If you’re feeling a bit down and you can’t quite work out why, it may be because you’ve seen the news recently. The media thrives on negative stories. Media studies show that bad news far outweighs good news by as much as seventeen negative news stories for every one positive news story. Every day, we are inundated with sinister stories and depressing information fed to us by mainstream media. While learning about the dark side of the world can propel us into making positive changes, in most cases sinister stories serve no purpose but to sell papers to the voyeurs and cynics of this world.

I remember feeling resentment towards the New Zealand media earlier this year when they prolonged coverage of the Charleston shooting. I felt tremendously sad and powerless at the time as there was little I could do but feel deep sympathy for the victims. The media coverage went on and on, obsessing over all the details, so that even when I wasn’t reading about the story, I was still thinking about it. I could only imagine that the people of Charleston would have felt twice as upset as me, but also may have been less inclined to leave their house that day.

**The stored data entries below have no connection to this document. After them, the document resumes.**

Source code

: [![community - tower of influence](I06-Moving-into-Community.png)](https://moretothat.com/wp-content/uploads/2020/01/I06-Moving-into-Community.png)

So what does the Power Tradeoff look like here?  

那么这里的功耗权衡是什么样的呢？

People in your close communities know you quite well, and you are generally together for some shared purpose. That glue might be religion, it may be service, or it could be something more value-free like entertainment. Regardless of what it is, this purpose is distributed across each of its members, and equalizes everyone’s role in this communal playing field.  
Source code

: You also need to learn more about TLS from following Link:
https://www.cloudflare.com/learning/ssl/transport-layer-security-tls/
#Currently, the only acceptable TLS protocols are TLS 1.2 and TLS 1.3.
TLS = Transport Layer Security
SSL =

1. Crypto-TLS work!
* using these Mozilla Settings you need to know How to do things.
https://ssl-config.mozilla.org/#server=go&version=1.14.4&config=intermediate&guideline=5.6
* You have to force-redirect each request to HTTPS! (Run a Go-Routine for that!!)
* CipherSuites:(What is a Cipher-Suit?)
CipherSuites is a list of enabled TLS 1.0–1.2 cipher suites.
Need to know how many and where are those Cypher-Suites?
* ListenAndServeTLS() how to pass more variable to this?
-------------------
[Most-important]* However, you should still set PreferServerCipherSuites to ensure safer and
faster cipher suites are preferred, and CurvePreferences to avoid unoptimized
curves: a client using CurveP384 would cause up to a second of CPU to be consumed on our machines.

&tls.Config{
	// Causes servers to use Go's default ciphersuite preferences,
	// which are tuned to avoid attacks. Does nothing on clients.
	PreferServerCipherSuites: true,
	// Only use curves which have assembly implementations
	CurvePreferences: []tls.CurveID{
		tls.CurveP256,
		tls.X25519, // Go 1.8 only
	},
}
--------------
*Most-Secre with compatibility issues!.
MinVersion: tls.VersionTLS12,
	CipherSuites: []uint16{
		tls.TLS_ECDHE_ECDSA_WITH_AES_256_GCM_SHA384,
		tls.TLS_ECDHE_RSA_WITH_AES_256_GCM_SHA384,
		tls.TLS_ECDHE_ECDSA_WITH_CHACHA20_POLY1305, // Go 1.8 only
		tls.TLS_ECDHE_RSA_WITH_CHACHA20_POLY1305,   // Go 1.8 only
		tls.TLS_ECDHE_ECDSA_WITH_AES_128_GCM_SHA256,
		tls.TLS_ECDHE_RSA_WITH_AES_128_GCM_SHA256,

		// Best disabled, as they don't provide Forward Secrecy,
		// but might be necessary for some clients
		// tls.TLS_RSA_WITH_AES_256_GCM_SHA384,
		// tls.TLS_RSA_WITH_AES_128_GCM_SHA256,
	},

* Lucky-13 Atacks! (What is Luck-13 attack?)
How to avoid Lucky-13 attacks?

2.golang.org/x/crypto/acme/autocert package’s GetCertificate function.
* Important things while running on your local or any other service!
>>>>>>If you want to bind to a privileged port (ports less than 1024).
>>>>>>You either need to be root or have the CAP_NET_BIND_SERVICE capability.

Negative media stories are not just upsetting the public; they’re also harming business. In 2009, economists in the US found a correlation between negative media stories about the recession and consumer spending during the recession. The more fearful people were about the recession, the less inclined they were to go out and spend as usual. There were industries that benefited from the sinister stories such as the drug, sex and gambling industries, but for most businesses, the fearful public spelled bad news. Nothing has really changed.

The New Zealand media seem all too keen to publish a sad or sinister story. With that said, is there an opportunity for businesses to lighten up the mood a little bit when the media have consumers feeling down? Social media is not only a comparatively cheap platform on which to advertise, it is also the best way to constantly connect with consumers. It’s also how media companies engage readers. What I have noticed is that when people see something bad, they will often look for something good to negate those unpleasant feelings. They’re looking for a pick-me-up and that is where the smart business comes in.

Last week I opened my Facebook account and the first post to appear was a video of ISIS, yet again senselessly destroying something sacred and historic. Without clicking on anything, the New Zealand Herald’s video began to play and I was subjected to a couple of seconds of explosions and flames. Needless to say, my mood was immediately dampened, in fact, I felt violated. I scrolled down to the next post and that’s when life improved. A local café had posted a photo of the most decadent chocolate cake I have ever seen. The cake flaunted three layers of rich chocolate with ebony sauce dripping down the front side. Accompanying the photo was an even sweeter headline “Chocolate fixes everything.” I repeated the line in my head and in my moment of sadness, I agreed, chocolate was a fix I could do with. That weekend I visited the café and I ordered the cake that was advertised. It wasn’t nearly as delicious as the Facebook photo suggested, but it didn’t matter, the café had won my money due to their timely on-line post.

Advertising campaigns do not always need to be mesmerizingly clever and original, sometimes strategic placement and good timing will do the trick. Like most things in life, advertising is all about timing. With so many negative stories constantly circulating the Internet, it’s easy to find a good time to advertise your brand and be a contrast to a negative story.

The social media revolution has enabled businesses to reach out to consumers 24/7 and thanks to media sites, there’s a lot of displeasing information constantly crowding the Internet. Perhaps there’s something your business could be doing on-line to help customers forget about all of the negativity?